--- START ---
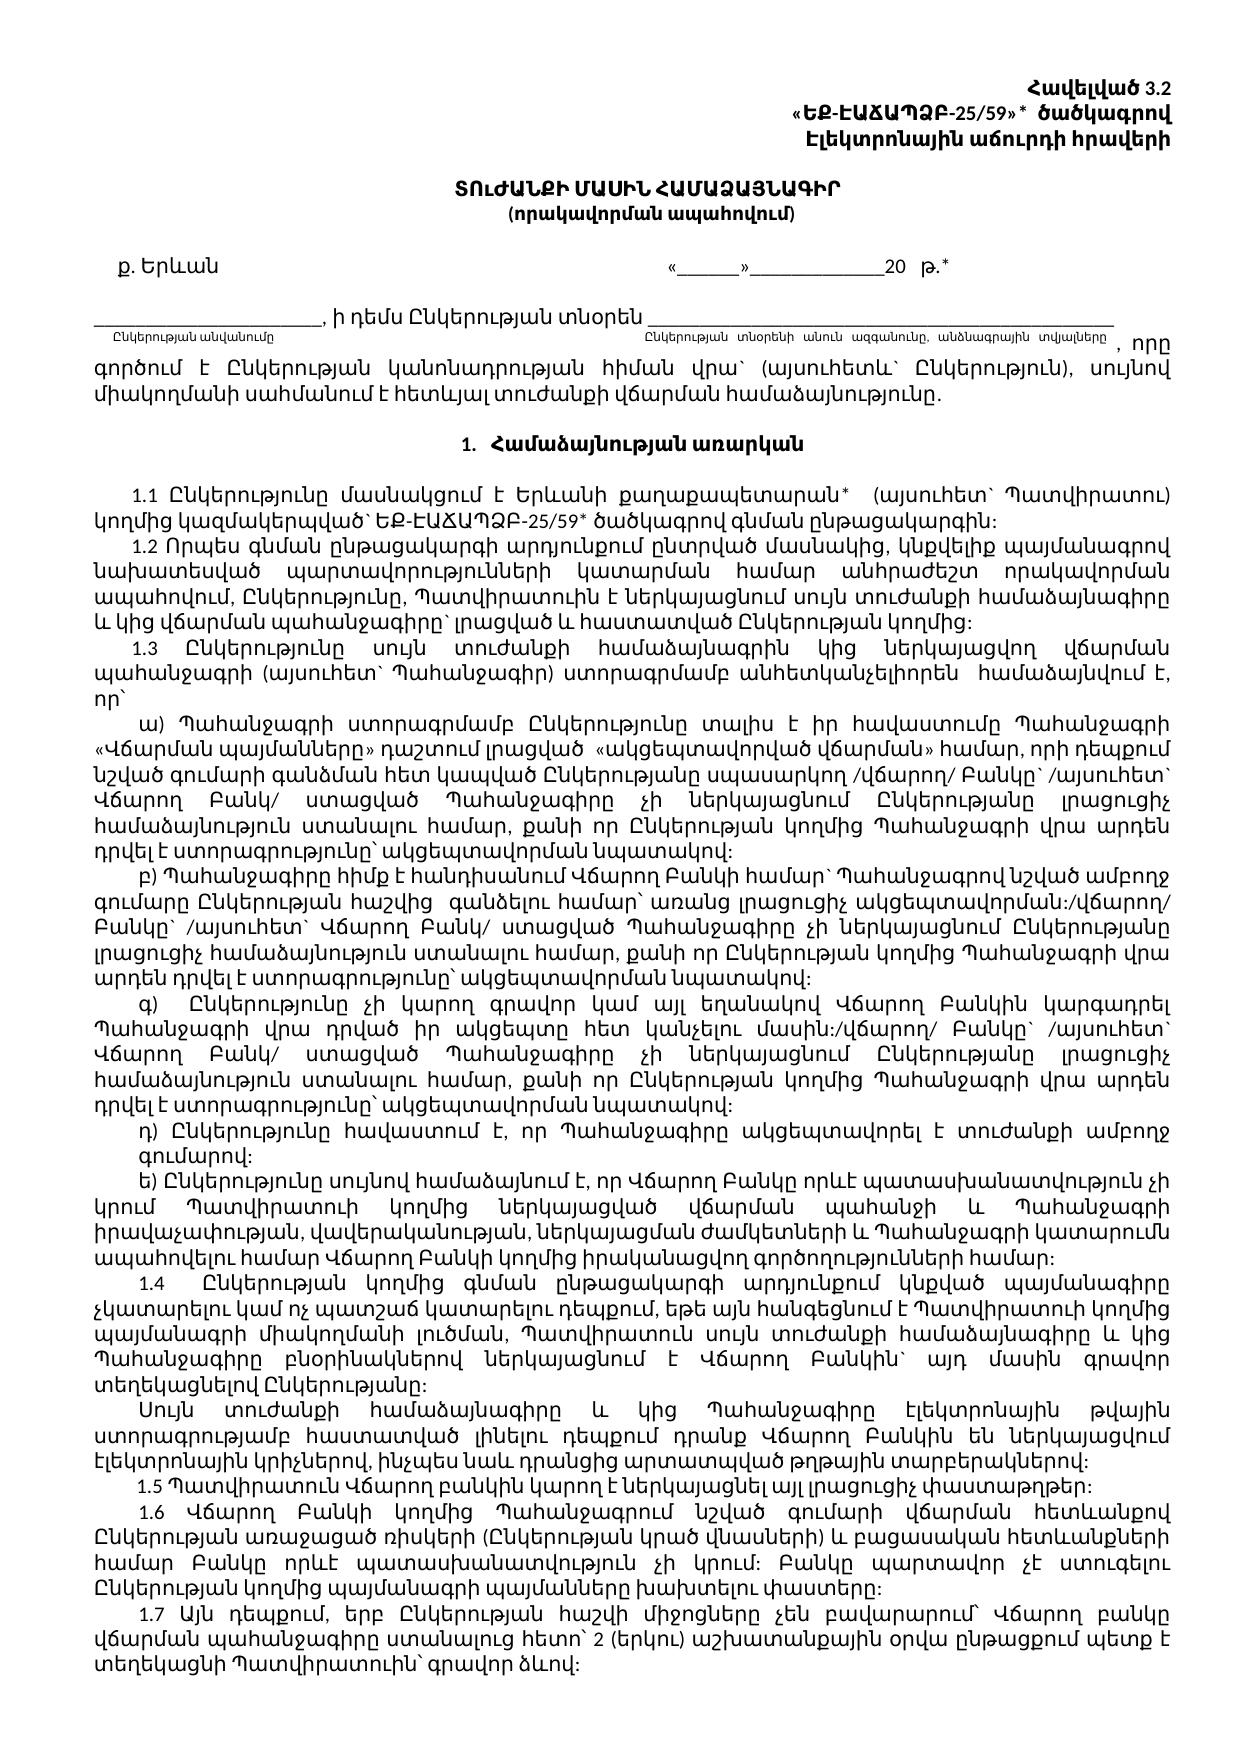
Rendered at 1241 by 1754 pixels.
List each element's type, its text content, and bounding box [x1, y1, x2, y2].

text 1.1 Ընկերությունը մասնակցում է Երևանի քաղաքապետարան* (այսուհետ` Պատվիրատու) կողմից կազմակերպված` ԵՔ-ԷԱՃԱՊՁԲ-25/59* ծածկագրով գնման ընթացակարգին: [94, 482, 1171, 533]
text 1.7 Այն դեպքում, երբ Ընկերության հաշվի միջոցները չեն բավարարում՝ Վճարող բանկը վճարման պահանջագիրը ստանալուց հետո՝ 2 (երկու) աշխատանքային օրվա ընթացքում պետք է տեղեկացնի Պատվիրատուին՝ գրավոր ձևով: [94, 1601, 1171, 1677]
text 1.6 Վճարող Բանկի կողմից Պահանջագրում նշված գումարի վճարման հետևանքով Ընկերության առաջացած ռիսկերի (Ընկերության կրած վնասների) և բացասական հետևանքների համար Բանկը որևէ պատասխանատվություն չի կրում: Բանկը պարտավոր չէ ստուգելու Ընկերության կողմից պայմանագրի պայմանները խախտելու փաստերը: [94, 1499, 1171, 1601]
text 1. Համաձայնության առարկան [94, 432, 1171, 457]
text ______________________, ի դեմս Ընկերության տնօրեն _____________________________________________ [94, 304, 1171, 330]
text Էլեկտրոնային աճուրդի հրավերի [94, 126, 1171, 151]
text Ընկերության անվանումը Ընկերության տնօրենի անուն ազգանունը, անձնագրային տվյալները , որը գործում է Ընկերության կանոնադրության հիման վրա` (այսուհետև` Ընկերություն), սույնով միակողմանի սահմանում է հետևյալ տուժանքի վճարման համաձայնությունը. [94, 330, 1171, 406]
text ք. Երևան «______»_____________20 թ.* [94, 254, 1171, 279]
text ա) Պահանջագրի ստորագրմամբ Ընկերությունը տալիս է իր հավաստումը Պահանջագրի «Վճարման պայմանները» դաշտում լրացված «ակցեպտավորված վճարման» համար, որի դեպքում նշված գումարի գանձման հետ կապված Ընկերությանը սպասարկող /վճարող/ Բանկը` /այսուհետ` Վճարող Բանկ/ ստացված Պահանջագիրը չի ներկայացնում Ընկերությանը լրացուցիչ համաձայնություն ստանալու համար, քանի որ Ընկերության կողմից Պահանջագրի վրա արդեն դրվել է ստորագրությունը՝ ակցեպտավորման նպատակով: [94, 711, 1171, 864]
text ե) Ընկերությունը սույնով համաձայնում է, որ Վճարող Բանկը որևէ պատասխանատվություն չի կրում Պատվիրատուի կողմից ներկայացված վճարման պահանջի և Պահանջագրի իրավաչափության, վավերականության, ներկայացման ժամկետների և Պահանջագրի կատարումն ապահովելու համար Վճարող Բանկի կողմից իրականացվող գործողությունների համար: [94, 1169, 1171, 1270]
text Սույն տուժանքի համաձայնագիրը և կից Պահանջագիրը էլեկտրոնային թվային ստորագրությամբ հաստատված լինելու դեպքում դրանք Վճարող Բանկին են ներկայացվում էլեկտրոնային կրիչներով, ինչպես նաև դրանցից արտատպված թղթային տարբերակներով: [94, 1397, 1171, 1474]
text Հավելված 3.2 [94, 75, 1171, 100]
text 1.5 Պատվիրատուն Վճարող բանկին կարող է ներկայացնել այլ լրացուցիչ փաստաթղթեր: [94, 1474, 1171, 1499]
text «ԵՔ-ԷԱՃԱՊՁԲ-25/59»* ծածկագրով [94, 100, 1171, 126]
text ՏՈւԺԱՆՔԻ ՄԱՍԻՆ ՀԱՄԱՁԱՅՆԱԳԻՐ [94, 177, 1171, 202]
text 1.3 Ընկերությունը սույն տուժանքի համաձայնագրին կից ներկայացվող վճարման պահանջագրի (այսուհետ` Պահանջագիր) ստորագրմամբ անհետկանչելիորեն համաձայնվում է, որ՝ [94, 635, 1171, 711]
text 1.2 Որպես գնման ընթացակարգի արդյունքում ընտրված մասնակից, կնքվելիք պայմանագրով նախատեսված պարտավորությունների կատարման համար անհրաժեշտ որակավորման ապահովում, Ընկերությունը, Պատվիրատուին է ներկայացնում սույն տուժանքի համաձայնագիրը և կից վճարման պահանջագիրը` լրացված և հաստատված Ընկերության կողմից: [94, 533, 1171, 635]
text (որակավորման ապահովում) [94, 202, 1171, 225]
text դ) Ընկերությունը հավաստում է, որ Պահանջագիրը ակցեպտավորել է տուժանքի ամբողջ գումարով: [138, 1118, 1171, 1169]
text 1.4 Ընկերության կողմից գնման ընթացակարգի արդյունքում կնքված պայմանագիրը չկատարելու կամ ոչ պատշաճ կատարելու դեպքում, եթե այն հանգեցնում է Պատվիրատուի կողմից պայմանագրի միակողմանի լուծման, Պատվիրատուն սույն տուժանքի համաձայնագիրը և կից Պահանջագիրը բնօրինակներով ներկայացնում է Վճարող Բանկին` այդ մասին գրավոր տեղեկացնելով Ընկերությանը: [94, 1270, 1171, 1397]
text գ) Ընկերությունը չի կարող գրավոր կամ այլ եղանակով Վճարող Բանկին կարգադրել Պահանջագրի վրա դրված իր ակցեպտը հետ կանչելու մասին:/վճարող/ Բանկը` /այսուհետ` Վճարող Բանկ/ ստացված Պահանջագիրը չի ներկայացնում Ընկերությանը լրացուցիչ համաձայնություն ստանալու համար, քանի որ Ընկերության կողմից Պահանջագրի վրա արդեն դրվել է ստորագրությունը՝ ակցեպտավորման նպատակով: [94, 991, 1171, 1118]
text բ) Պահանջագիրը հիմք է հանդիսանում Վճարող Բանկի համար` Պահանջագրով նշված ամբողջ գումարը Ընկերության հաշվից գանձելու համար՝ առանց լրացուցիչ ակցեպտավորման:/վճարող/ Բանկը` /այսուհետ` Վճարող Բանկ/ ստացված Պահանջագիրը չի ներկայացնում Ընկերությանը լրացուցիչ համաձայնություն ստանալու համար, քանի որ Ընկերության կողմից Պահանջագրի վրա արդեն դրվել է ստորագրությունը՝ ակցեպտավորման նպատակով: [94, 864, 1171, 991]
--- END ---
- [About this task] What is the number of lines in the records that include "ԷԱՃԱՊՁԲ"? Answer with that number alone.

- [Answer for the task] 2